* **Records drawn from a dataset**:
##########

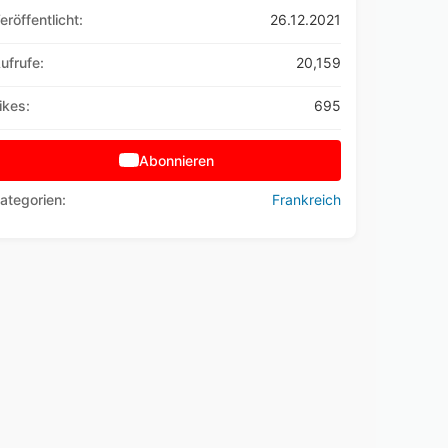
eröffentlicht:
26.12.2021
ufrufe:
20,159
ikes:
695
Abonnieren
ategorien:
Frankreich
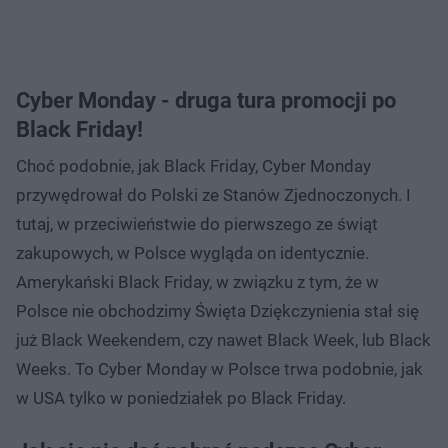
Cyber Monday - druga tura promocji po
Black Friday!
Choć podobnie, jak Black Friday, Cyber Monday
przywędrował do Polski ze Stanów Zjednoczonych. I
tutaj, w przeciwieństwie do pierwszego ze świąt
zakupowych, w Polsce wygląda on identycznie.
Amerykański Black Friday, w związku z tym, że w
Polsce nie obchodzimy Święta Dziękczynienia stał się
już Black Weekendem, czy nawet Black Week, lub Black
Weeks. To Cyber Monday w Polsce trwa podobnie, jak
w USA tylko w poniedziałek po Black Friday.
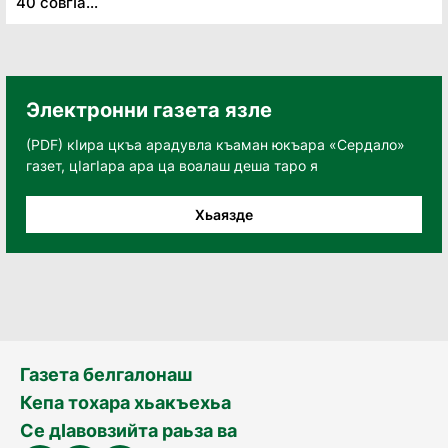
40 совгӏа...
Электронни газета язле
(PDF) кӀира цкъа арадувла къаман юкъара «Сердало»
газет, цӀагӀара ара ца воалаш деша таро я
Хьаязде
Газета белгалонаш
Кепа тохара хьакъехьа
Се дӀавовзийта раьза ва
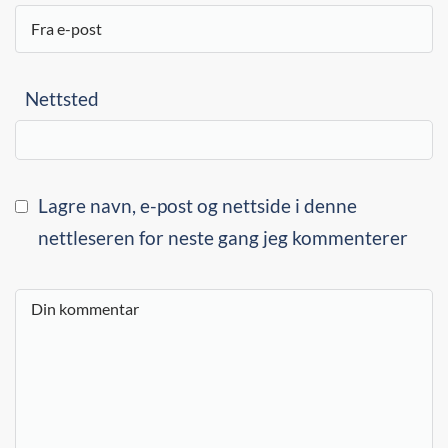
Nettsted
Lagre navn, e-post og nettside i denne
nettleseren for neste gang jeg kommenterer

##########

* **Work to be completed**: The range to set down runs from the line containing "Газета белгалонаш" through the final line of the data, both ends included; give it exactly and drop the pictures.

* **Result of the task**:
Газета белгалонаш
Кепа тохара хьакъехьа
Се дӀавовзийта раьза ва
Nettsted
Lagre navn, e-post og nettside i denne
nettleseren for neste gang jeg kommenterer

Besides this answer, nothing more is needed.